Rak jajnika - objawów nie widać na zewnątrz. Do pewnego momentu nie czuć ich. A zbiera żniwa śmierci. Boimy sie i nie chcemy rozmawiać o trudnych tematach i chorobach. Odpychamy od siebie myśli, że może to nas spotkać. Że rak mnie nie dotyczy. Że to dotyka inne kobiety ale nie mnie.
Każdego roku ponad 3500 kobiet dowiaduje się, że ma raka jajnika. 70 proc. z nich umiera: 6 kobiet dziennie! Wszystko dlatego, że za późno trafia do lekarza. Bo nazywany cichym zabójcą rak jajnika nie daje żadnych wyraźnych objawów... Według badań "Kwiat Kobiecości" aż 62 proc. kobiet bardzo rzadko lub w ogóle nie rozmawia o chorobach kobiecych w rodzinie. Drogie Kobiety! Musimy to zmienić! Cytologia nie wystarczy!

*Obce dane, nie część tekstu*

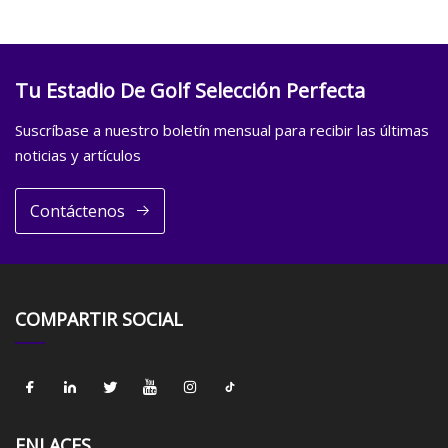
Tu Estadio De Golf Selección Perfecta
Suscríbase a nuestro boletín mensual para recibir las últimas
noticias y artículos
Contáctenos
COMPARTIR SOCIAL
ENLACES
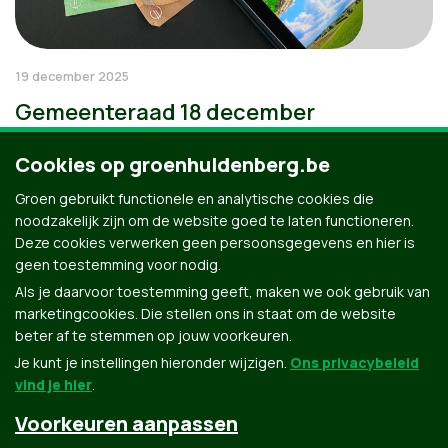
19 december 2025
Gemeenteraad 18 december
Cookies op groenhuldenberg.be
Groen gebruikt functionele en analytische cookies die
noodzakelijk zijn om de website goed te laten functioneren.
Deze cookies verwerken geen persoonsgegevens en hier is
geen toestemming voor nodig.
Als je daarvoor toestemming geeft, maken we ook gebruik van
marketingcookies. Die stellen ons in staat om de website
beter af te stemmen op jouw voorkeuren.
Je kunt je instellingen hieronder wijzigen.
Ons privacybeleid
vind je hier
.
Voorkeuren aanpassen
Groen.be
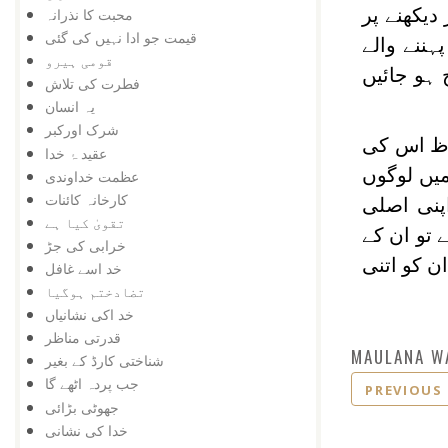
دیکھنے پر
محبت کا نذرانہ
قیمت جو ادا نہیں کی گئی
ہننے والے
قومی ہیرو
 ہو جائیں
فطرت کی تلاش
یہ انسان
شرک اورکبر
اظ اس کی
عقید ۂ خدا
میں لوگوں
عظمت خداوندی
کارخانہ کائنات
پنی اصلی
تقویٰ کیا ہے
 تو ان کے
خرابی کی جڑ
ن کو اتنی
خد اسے غافل
تضادختم ہوگیا
خد اکی نشانیاں
قدرتی مناظر
MAULANA W
شناختی کارڈ کے بغیر
جب پردہ اٹھے گا
PREVIOUS
جھوٹی بڑائی
خدا کی نشانی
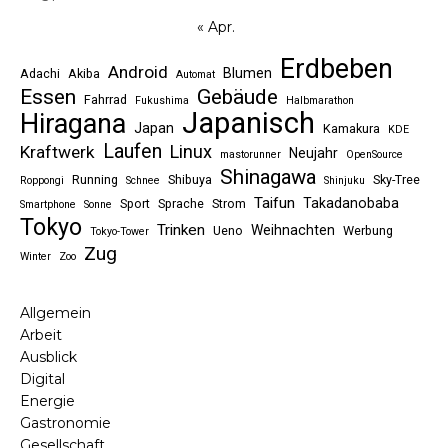
« Apr.
Erdbeben
Android
Blumen
Adachi
Akiba
Automat
Essen
Gebäude
Fahrrad
Fukushima
Halbmarathon
Japanisch
Hiragana
Japan
Kamakura
KDE
Laufen
Linux
Kraftwerk
Neujahr
mastorunner
OpenSource
Shinagawa
Running
Shibuya
Sky-Tree
Roppongi
Schnee
Shinjuku
Taifun
Takadanobaba
Sport
Sprache
Strom
Smartphone
Sonne
Tokyo
Trinken
Weihnachten
Ueno
Werbung
Tokyo-Tower
Zug
Winter
Zoo
Allgemein
Arbeit
Ausblick
Digital
Energie
Gastronomie
Gesellschaft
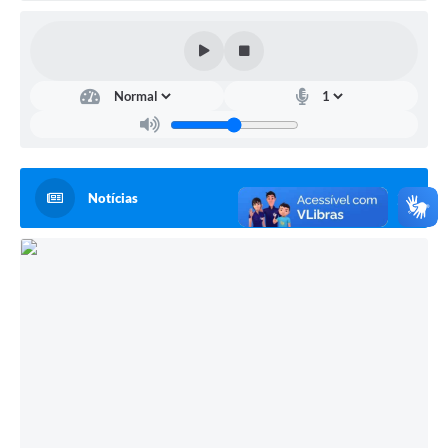
Notícias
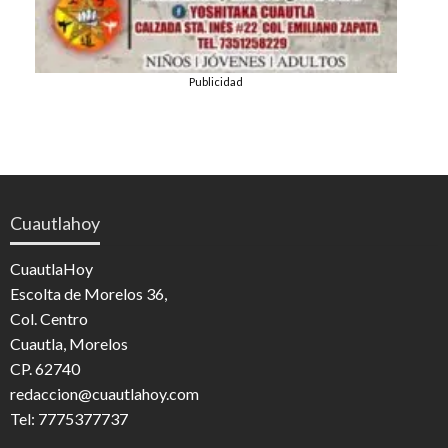
Publicidad
Cuautlahoy
CuautlaHoy
Escolta de Morelos 36,
Col. Centro
Cuautla, Morelos
CP. 62740
redaccion@cuautlahoy.com
Tel: 7775377737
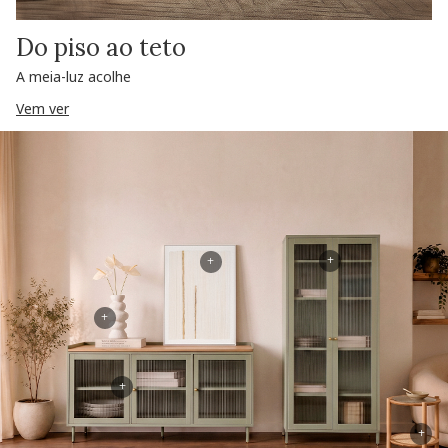
Do piso ao teto
A meia-luz acolhe
Vem ver
+
+
+
+
+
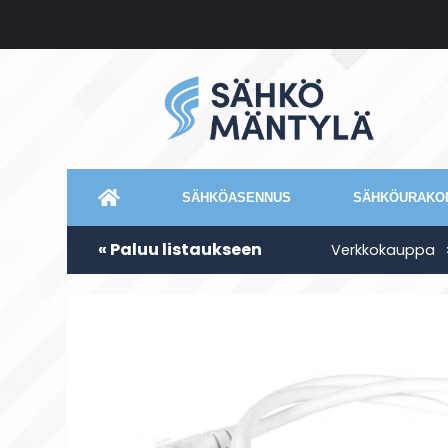
SÄHKÖASENNUS
SÄHKÖURAKOI
« Paluu listaukseen
Verkkokauppa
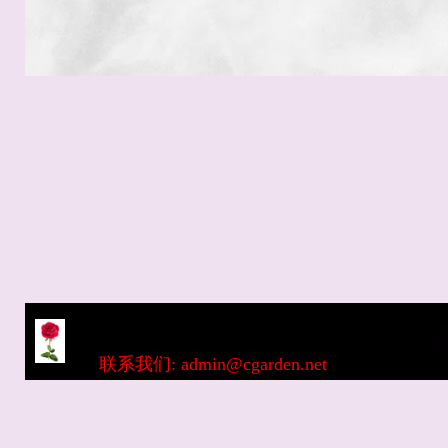
联系我们: admin@cgarden.net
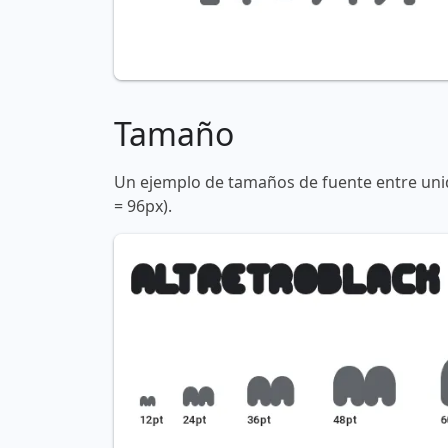
Tamaño
Un ejemplo de tamaños de fuente entre unid
= 96px).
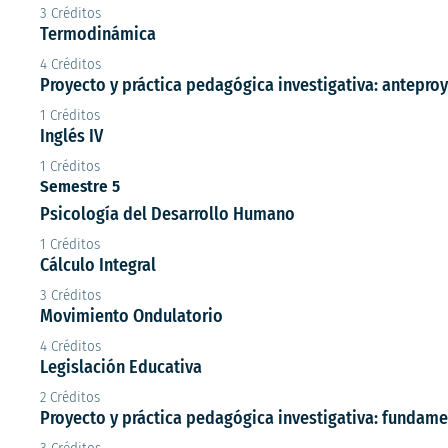
3 Créditos
Termodinámica
4 Créditos
Proyecto y práctica pedagógica investigativa: antepro
1 Créditos
Inglés IV
1 Créditos
Semestre 5
Psicología del Desarrollo Humano
1 Créditos
Cálculo Integral
3 Créditos
Movimiento Ondulatorio
4 Créditos
Legislación Educativa
2 Créditos
Proyecto y práctica pedagógica investigativa: fundam
3 Créditos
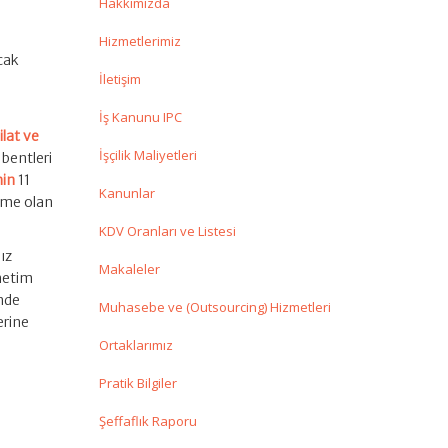
Hakkımızda
Hizmetlerimiz
cak
İletişim
İş Kanunu IPC
lat ve
İşçilik Maliyetleri
 bentleri
nin
11
Kanunlar
ime olan
KDV Oranları ve Listesi
ız
Makaleler
enetim
inde
Muhasebe ve (Outsourcing) Hizmetleri
erine
Ortaklarımız
Pratik Bilgiler
Şeffaflık Raporu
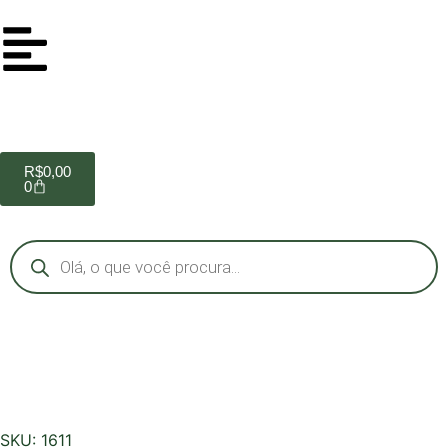
R$
0,00
0
SKU: 1611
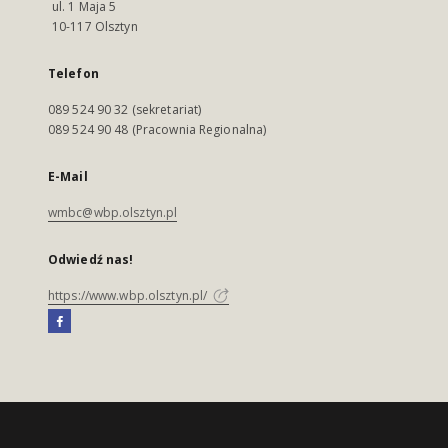
ul. 1 Maja 5
10-117 Olsztyn
Telefon
089 524 90 32 (sekretariat)
089 524 90 48 (Pracownia Regionalna)
E-Mail
wmbc@wbp.olsztyn.pl
Odwiedź nas!
https://www.wbp.olsztyn.pl/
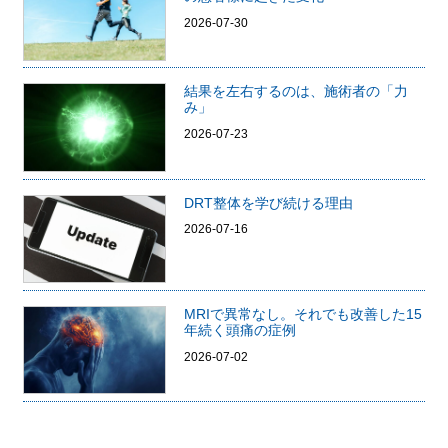
2026-07-30
結果を左右するのは、施術者の「力
み」
2026-07-23
DRT整体を学び続ける理由
2026-07-16
MRIで異常なし。それでも改善した15
年続く頭痛の症例
2026-07-02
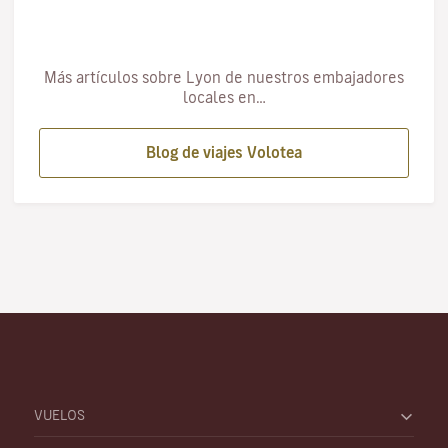
Más artículos sobre Lyon de nuestros embajadores
locales en…
Blog de viajes Volotea
VUELOS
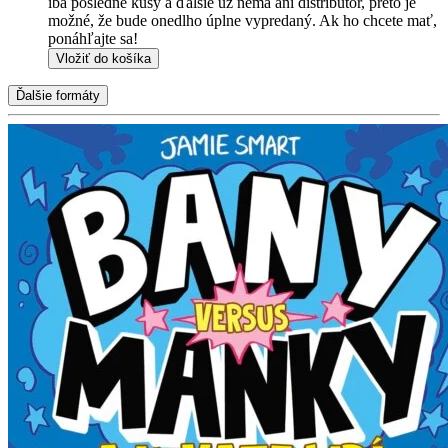
iba posledné kusy a ďalšie už nemá ani distribútor, preto je
možné, že bude onedlho úplne vypredaný. Ak ho chcete mať,
ponáhľajte sa!
Vložiť do košíka
Ďalšie formáty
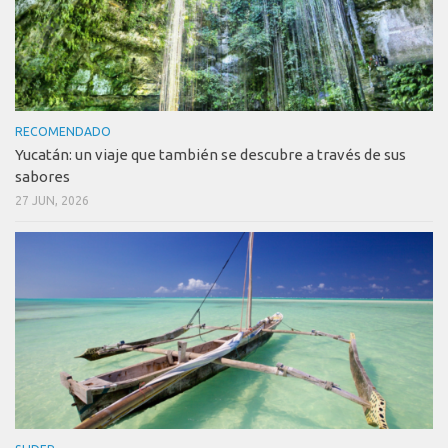
RECOMENDADO
Yucatán: un viaje que también se descubre a través de sus
sabores
27 JUN, 2026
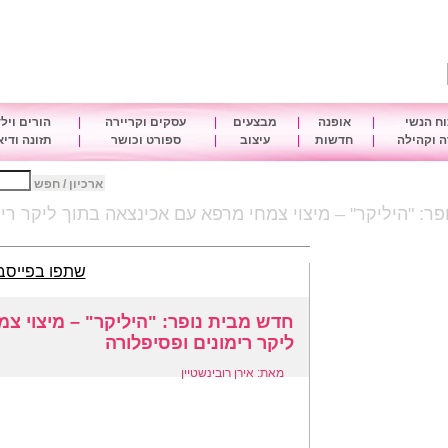
ח הנשי
|
אופנה
|
מבצעים
|
עסקים וקריירה
|
הורים ויל
 וקהילה
|
חדשות
|
עיצוב
|
ספורט וכושר
|
תזונה ודי
ארכיון / חפש
ר: "היליקר" – מיצוי צמחי מרפא עם אכינצאה בתוך ליקר רימ
שתפו בפייסב
חדש מבית נופר: "היליקר" – מיצוי צ
ליקר רימונים ופסיפלורה
מאת: אירן רובינשטיין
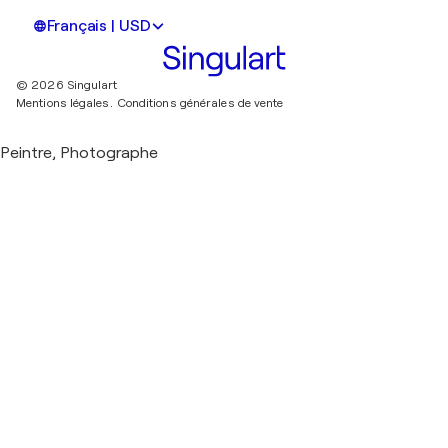
Français | USD
© 2026 Singulart
Mentions légales.
Conditions générales de vente
Peintre, Photographe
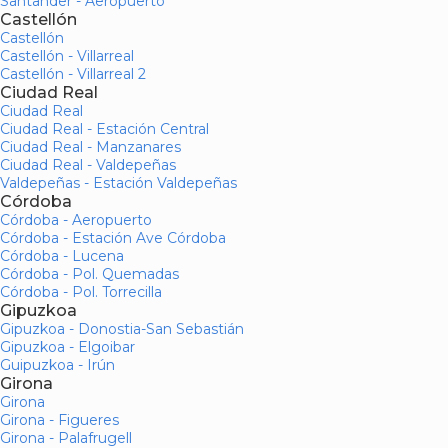
Santander - Aeropuerto
Castellón
Castellón
Castellón - Villarreal
Castellón - Villarreal 2
Ciudad Real
Ciudad Real
Ciudad Real - Estación Central
Ciudad Real - Manzanares
Ciudad Real - Valdepeñas
Valdepeñas - Estación Valdepeñas
Córdoba
Córdoba - Aeropuerto
Córdoba - Estación Ave Córdoba
Córdoba - Lucena
Córdoba - Pol. Quemadas
Córdoba - Pol. Torrecilla
Gipuzkoa
Gipuzkoa - Donostia-San Sebastián
Gipuzkoa - Elgoibar
Guipuzkoa - Irún
Girona
Girona
Girona - Figueres
Girona - Palafrugell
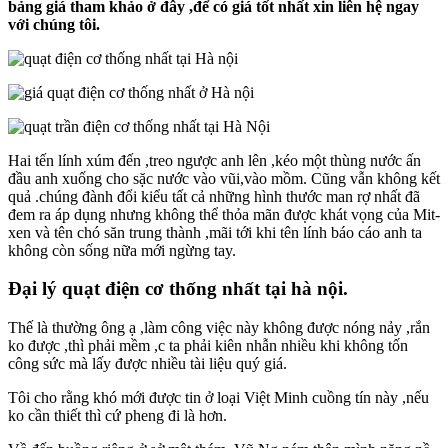
bảng giá tham khảo ở đây ,để có giá tốt nhất xin liên hệ ngay
với chúng tôi.
Hai tến lính xúm đến ,treo ngược anh lên ,kéo một thùng nước ấn
đầu anh xuống cho sặc nước vào vũi,vào mồm. Cũng vẫn không kết
quả .chúng đành đổi kiểu tất cả những hình thước man rợ nhất đã
đem ra áp dụng nhưng không thể thỏa mãn được khát vọng của Mit-
xen và tên chó săn trung thành ,mãi tới khi tên lính báo cáo anh ta
không còn sống nữa mới ngừng tay.
Đại lý quạt điện cơ thống nhất tại hà nội.
Thế là thường ông ạ ,làm công việc này không được nóng nảy ,rắn
ko được ,thì phải mềm ,c ta phải kiên nhẫn nhiều khi không tốn
công sức mà lấy được nhiều tài liệu quý giá.
Tôi cho rằng khó mới được tin ở loại Việt Minh cuồng tín này ,nếu
ko cần thiết thì cứ pheng đi là hơn.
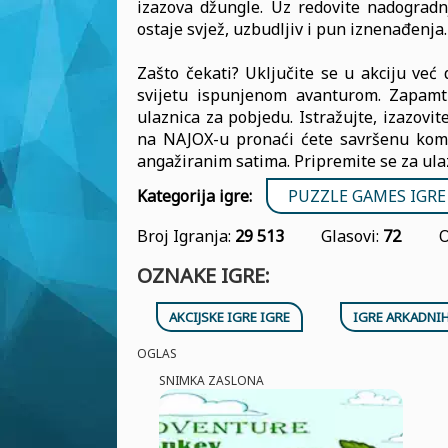
izazova džungle. Uz redovite nadograd
ostaje svjež, uzbudljiv i pun iznenađenja.
Zašto čekati? Uključite se u akciju v
svijetu ispunjenom avanturom. Zapamt
ulaznica za pobjedu. Istražujte, izazovit
na NAJOX-u pronaći ćete savršenu kombi
angažiranim satima. Pripremite se za ulaz
Kategorija igre:
PUZZLE GAMES IGRE
Broj Igranja:
29 513
Glasovi:
72
O
OZNAKE IGRE:
AKCIJSKE IGRE IGRE
IGRE ARKADNIH
OGLAS
SNIMKA ZASLONA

Apeluję do Was: idźcie do ginekologa i przebadajcie jajniki. Wcześnie wykryte zmiany można wyleczyć. Nie zapełniajcie cmentarzy. Macie dla kogo żyć... Dziś solidaryzuję się z tymi kobietami, które walczą o przeżycie - łysymi po chemii. One wiedzą że nie uroda zewnętrzna jest najważniejsza..." - napisał chirurg na swoim profilu.